Without any pictures, the records below should be reproduced exactly.

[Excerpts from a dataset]
+ + + + +

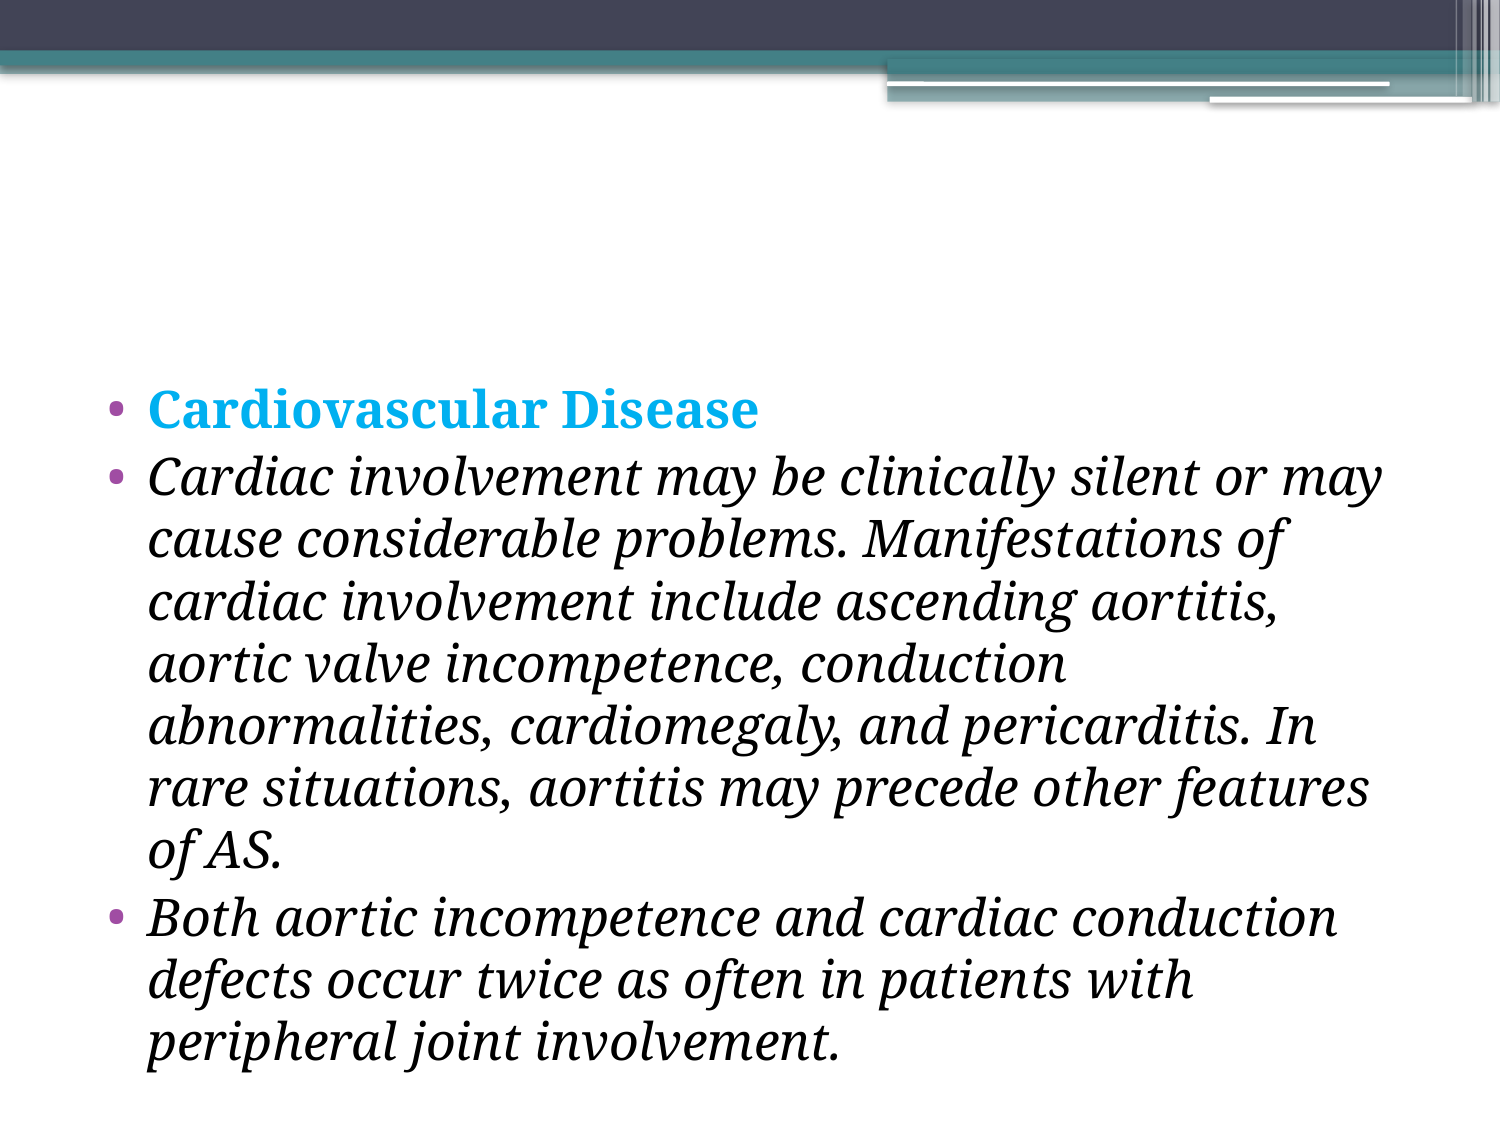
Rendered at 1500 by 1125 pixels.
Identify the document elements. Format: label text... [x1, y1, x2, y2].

list Cardiovascular Disease Cardiac involvement may be clinically silent or may cause considerable problems. Manifestations of cardiac involvement include ascending aortitis, aortic valve incompetence, conduction abnormalities, cardiomegaly, and pericarditis. In rare situations, aortitis may precede other features of AS. Both aortic incompetence and cardiac conduction defects occur twice as often in patients with peripheral joint involvement. [75, 368, 1425, 1079]
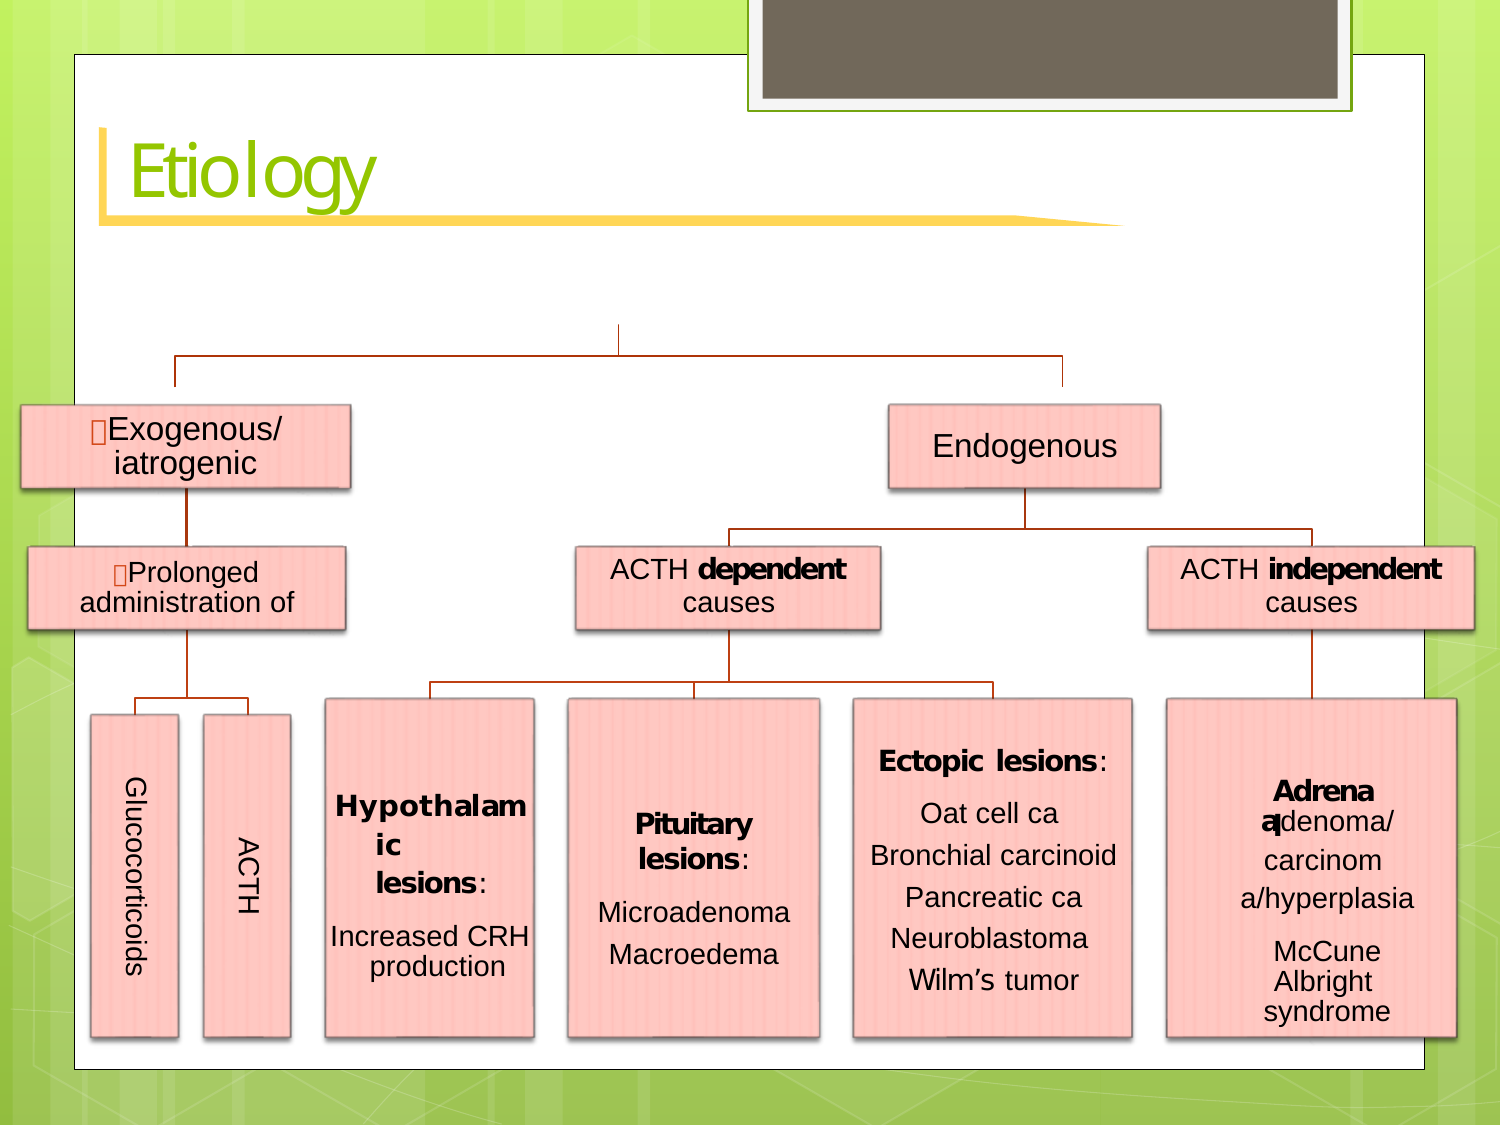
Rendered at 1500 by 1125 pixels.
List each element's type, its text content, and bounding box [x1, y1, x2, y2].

text_box Pituitary lesions: Microadenoma Macroedema [574, 785, 814, 970]
text_box [553, 726, 843, 1049]
text_box Glucocorticoids [117, 774, 155, 980]
text_box [98, 127, 1125, 226]
text_box [174, 324, 1063, 388]
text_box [14, 396, 1314, 717]
text_box [845, 726, 1141, 1049]
text_box [1319, 543, 1482, 647]
text_box [84, 726, 186, 1049]
text_box ACTH independent causes [1319, 550, 1445, 618]
text_box [1160, 696, 1475, 1049]
title Etiology [125, 22, 425, 213]
text_box [197, 726, 298, 1049]
text_box Hypothalamic lesions: Increased CRH production [328, 781, 532, 983]
text_box adenoma/carcinom a/hyperplasia McCune Albright syndrome [1200, 797, 1454, 1028]
text_box Adrenal [1270, 770, 1383, 797]
text_box ACTH [230, 834, 268, 919]
text_box [306, 726, 553, 1049]
text_box Ectopic lesions: Oat cell ca Bronchial carcinoid Pancreatic ca Neuroblastoma Wilm’s tumor [867, 726, 1119, 997]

+ + + + +

▶ **TASK SOLUTION**:
Rendered at 1500 by 1125 pixels.
Identify the document elements. Format: label text... [x1, y1, x2, y2].

list Cardiovascular Disease Cardiac involvement may be clinically silent or may cause considerable problems. Manifestations of cardiac involvement include ascending aortitis, aortic valve incompetence, conduction abnormalities, cardiomegaly, and pericarditis. In rare situations, aortitis may precede other features of AS. Both aortic incompetence and cardiac conduction defects occur twice as often in patients with peripheral joint involvement. [75, 368, 1425, 1079]
Rendered at 1500 by 1125 pixels.
List each element's type, its text content, and bounding box [x1, y1, x2, y2].

text_box Pituitary lesions: Microadenoma Macroedema [574, 785, 814, 970]
text_box [553, 726, 843, 1049]
text_box Glucocorticoids [117, 774, 155, 980]
text_box [98, 127, 1125, 226]
text_box [174, 324, 1063, 388]
text_box [14, 396, 1314, 717]
text_box [845, 726, 1141, 1049]
text_box [1319, 543, 1482, 647]
text_box [84, 726, 186, 1049]
text_box ACTH independent causes [1319, 550, 1445, 618]
text_box [1160, 696, 1475, 1049]
title Etiology [125, 22, 425, 213]
text_box [197, 726, 298, 1049]
text_box Hypothalamic lesions: Increased CRH production [328, 781, 532, 983]
text_box adenoma/carcinom a/hyperplasia McCune Albright syndrome [1200, 797, 1454, 1028]
text_box Adrenal [1270, 770, 1383, 797]
text_box ACTH [230, 834, 268, 919]
text_box [306, 726, 553, 1049]
text_box Ectopic lesions: Oat cell ca Bronchial carcinoid Pancreatic ca Neuroblastoma Wilm’s tumor [867, 726, 1119, 997]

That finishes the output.